[[ Data to examine, beginning ]]
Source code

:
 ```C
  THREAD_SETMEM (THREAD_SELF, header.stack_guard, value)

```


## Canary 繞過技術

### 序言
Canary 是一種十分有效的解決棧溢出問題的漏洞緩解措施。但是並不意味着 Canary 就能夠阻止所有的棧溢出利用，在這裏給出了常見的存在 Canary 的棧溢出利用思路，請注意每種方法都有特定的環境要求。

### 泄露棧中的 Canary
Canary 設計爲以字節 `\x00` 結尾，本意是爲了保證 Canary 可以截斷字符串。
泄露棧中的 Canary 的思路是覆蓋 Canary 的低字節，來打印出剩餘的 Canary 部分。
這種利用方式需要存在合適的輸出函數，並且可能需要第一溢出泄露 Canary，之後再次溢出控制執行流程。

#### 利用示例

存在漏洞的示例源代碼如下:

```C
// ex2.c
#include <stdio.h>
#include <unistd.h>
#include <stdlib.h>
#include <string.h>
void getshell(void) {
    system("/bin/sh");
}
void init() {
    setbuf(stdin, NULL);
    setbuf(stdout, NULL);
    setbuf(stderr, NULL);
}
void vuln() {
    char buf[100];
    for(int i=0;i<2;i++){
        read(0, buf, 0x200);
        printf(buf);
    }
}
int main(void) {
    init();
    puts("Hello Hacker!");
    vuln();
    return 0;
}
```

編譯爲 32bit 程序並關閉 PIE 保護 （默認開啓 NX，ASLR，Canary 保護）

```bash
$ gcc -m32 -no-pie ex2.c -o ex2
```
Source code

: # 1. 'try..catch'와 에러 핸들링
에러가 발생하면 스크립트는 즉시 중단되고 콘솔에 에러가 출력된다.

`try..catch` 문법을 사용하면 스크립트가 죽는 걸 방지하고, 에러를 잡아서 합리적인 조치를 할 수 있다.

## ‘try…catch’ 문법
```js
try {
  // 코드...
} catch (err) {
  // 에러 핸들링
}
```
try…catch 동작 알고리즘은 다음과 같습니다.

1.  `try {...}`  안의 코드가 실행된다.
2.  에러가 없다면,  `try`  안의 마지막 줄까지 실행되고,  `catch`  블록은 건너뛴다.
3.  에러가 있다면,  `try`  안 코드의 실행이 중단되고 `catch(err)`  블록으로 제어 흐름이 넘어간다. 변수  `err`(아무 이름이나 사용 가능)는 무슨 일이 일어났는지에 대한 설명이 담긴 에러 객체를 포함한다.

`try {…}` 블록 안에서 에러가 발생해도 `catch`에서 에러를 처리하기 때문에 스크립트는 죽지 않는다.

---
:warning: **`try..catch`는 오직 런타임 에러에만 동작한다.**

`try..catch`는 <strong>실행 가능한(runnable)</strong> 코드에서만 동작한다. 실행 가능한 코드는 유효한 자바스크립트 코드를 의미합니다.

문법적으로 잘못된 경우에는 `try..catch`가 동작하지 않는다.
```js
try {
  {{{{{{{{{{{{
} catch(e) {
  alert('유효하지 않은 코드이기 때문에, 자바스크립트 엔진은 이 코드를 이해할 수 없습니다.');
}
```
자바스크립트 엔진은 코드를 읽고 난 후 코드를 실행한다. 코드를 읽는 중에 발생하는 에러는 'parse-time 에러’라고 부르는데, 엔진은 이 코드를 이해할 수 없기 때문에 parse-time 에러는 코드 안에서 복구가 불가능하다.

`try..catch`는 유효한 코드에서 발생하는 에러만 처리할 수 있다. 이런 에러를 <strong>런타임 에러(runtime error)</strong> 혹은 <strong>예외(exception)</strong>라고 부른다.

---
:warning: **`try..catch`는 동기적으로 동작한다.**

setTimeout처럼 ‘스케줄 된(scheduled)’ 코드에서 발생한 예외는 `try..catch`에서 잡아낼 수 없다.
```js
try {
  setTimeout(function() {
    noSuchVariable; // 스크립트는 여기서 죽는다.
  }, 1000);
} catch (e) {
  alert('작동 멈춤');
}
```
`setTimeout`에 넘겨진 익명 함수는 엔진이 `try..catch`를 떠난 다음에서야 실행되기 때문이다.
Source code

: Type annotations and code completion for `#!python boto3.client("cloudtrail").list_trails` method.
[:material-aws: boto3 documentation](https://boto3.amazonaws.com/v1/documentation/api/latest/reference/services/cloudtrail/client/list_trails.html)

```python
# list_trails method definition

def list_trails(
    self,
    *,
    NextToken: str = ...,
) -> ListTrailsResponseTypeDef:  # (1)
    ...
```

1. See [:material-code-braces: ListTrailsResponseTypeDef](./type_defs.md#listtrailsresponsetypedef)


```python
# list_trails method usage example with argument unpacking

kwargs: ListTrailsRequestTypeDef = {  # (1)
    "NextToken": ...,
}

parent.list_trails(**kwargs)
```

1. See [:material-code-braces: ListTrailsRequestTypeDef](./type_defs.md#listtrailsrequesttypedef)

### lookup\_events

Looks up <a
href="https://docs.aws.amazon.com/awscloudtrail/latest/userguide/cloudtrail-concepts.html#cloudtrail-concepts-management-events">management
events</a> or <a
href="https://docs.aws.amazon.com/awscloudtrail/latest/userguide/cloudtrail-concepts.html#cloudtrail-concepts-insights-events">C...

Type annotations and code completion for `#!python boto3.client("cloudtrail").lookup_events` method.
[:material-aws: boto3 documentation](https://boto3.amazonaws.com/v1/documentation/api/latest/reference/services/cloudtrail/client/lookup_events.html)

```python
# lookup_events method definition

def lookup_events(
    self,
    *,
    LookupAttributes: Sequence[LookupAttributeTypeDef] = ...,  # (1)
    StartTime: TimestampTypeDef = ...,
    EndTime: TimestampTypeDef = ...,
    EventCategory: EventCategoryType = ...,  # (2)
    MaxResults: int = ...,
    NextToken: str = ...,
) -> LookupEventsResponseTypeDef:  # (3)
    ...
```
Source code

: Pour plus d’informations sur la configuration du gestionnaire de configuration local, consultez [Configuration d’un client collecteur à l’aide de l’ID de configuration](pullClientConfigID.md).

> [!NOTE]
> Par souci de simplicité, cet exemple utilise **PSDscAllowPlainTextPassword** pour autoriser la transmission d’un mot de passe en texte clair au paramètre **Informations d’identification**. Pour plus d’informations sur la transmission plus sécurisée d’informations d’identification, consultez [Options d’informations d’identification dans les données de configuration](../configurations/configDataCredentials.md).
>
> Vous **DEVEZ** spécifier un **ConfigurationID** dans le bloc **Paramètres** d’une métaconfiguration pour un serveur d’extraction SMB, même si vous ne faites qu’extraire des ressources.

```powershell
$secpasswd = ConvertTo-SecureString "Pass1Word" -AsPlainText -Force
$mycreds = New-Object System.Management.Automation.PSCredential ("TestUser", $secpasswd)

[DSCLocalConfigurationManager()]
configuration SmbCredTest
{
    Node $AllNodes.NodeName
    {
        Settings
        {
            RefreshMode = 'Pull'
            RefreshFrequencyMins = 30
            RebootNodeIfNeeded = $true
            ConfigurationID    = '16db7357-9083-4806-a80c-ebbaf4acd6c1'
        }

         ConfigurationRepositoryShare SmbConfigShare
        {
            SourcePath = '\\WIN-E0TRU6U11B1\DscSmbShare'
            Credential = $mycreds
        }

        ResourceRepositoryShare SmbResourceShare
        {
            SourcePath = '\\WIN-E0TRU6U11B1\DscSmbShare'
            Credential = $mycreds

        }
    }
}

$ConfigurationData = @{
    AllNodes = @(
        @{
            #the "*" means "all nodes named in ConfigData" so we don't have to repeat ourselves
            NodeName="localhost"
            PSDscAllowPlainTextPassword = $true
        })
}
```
[[ Data to examine, end ]]
*Required action*
Transcribe the entries above word for word, from the first line through the line containing "에러 객체를 포함한다.", and nothing else.

*Answer to this problem*
Source code

:
 ```C
  THREAD_SETMEM (THREAD_SELF, header.stack_guard, value)

```


## Canary 繞過技術

### 序言
Canary 是一種十分有效的解決棧溢出問題的漏洞緩解措施。但是並不意味着 Canary 就能夠阻止所有的棧溢出利用，在這裏給出了常見的存在 Canary 的棧溢出利用思路，請注意每種方法都有特定的環境要求。

### 泄露棧中的 Canary
Canary 設計爲以字節 `\x00` 結尾，本意是爲了保證 Canary 可以截斷字符串。
泄露棧中的 Canary 的思路是覆蓋 Canary 的低字節，來打印出剩餘的 Canary 部分。
這種利用方式需要存在合適的輸出函數，並且可能需要第一溢出泄露 Canary，之後再次溢出控制執行流程。

#### 利用示例

存在漏洞的示例源代碼如下:

```C
// ex2.c
#include <stdio.h>
#include <unistd.h>
#include <stdlib.h>
#include <string.h>
void getshell(void) {
    system("/bin/sh");
}
void init() {
    setbuf(stdin, NULL);
    setbuf(stdout, NULL);
    setbuf(stderr, NULL);
}
void vuln() {
    char buf[100];
    for(int i=0;i<2;i++){
        read(0, buf, 0x200);
        printf(buf);
    }
}
int main(void) {
    init();
    puts("Hello Hacker!");
    vuln();
    return 0;
}
```

編譯爲 32bit 程序並關閉 PIE 保護 （默認開啓 NX，ASLR，Canary 保護）

```bash
$ gcc -m32 -no-pie ex2.c -o ex2
```
Source code

: # 1. 'try..catch'와 에러 핸들링
에러가 발생하면 스크립트는 즉시 중단되고 콘솔에 에러가 출력된다.

`try..catch` 문법을 사용하면 스크립트가 죽는 걸 방지하고, 에러를 잡아서 합리적인 조치를 할 수 있다.

## ‘try…catch’ 문법
```js
try {
  // 코드...
} catch (err) {
  // 에러 핸들링
}
```
try…catch 동작 알고리즘은 다음과 같습니다.

1.  `try {...}`  안의 코드가 실행된다.
2.  에러가 없다면,  `try`  안의 마지막 줄까지 실행되고,  `catch`  블록은 건너뛴다.
3.  에러가 있다면,  `try`  안 코드의 실행이 중단되고 `catch(err)`  블록으로 제어 흐름이 넘어간다. 변수  `err`(아무 이름이나 사용 가능)는 무슨 일이 일어났는지에 대한 설명이 담긴 에러 객체를 포함한다.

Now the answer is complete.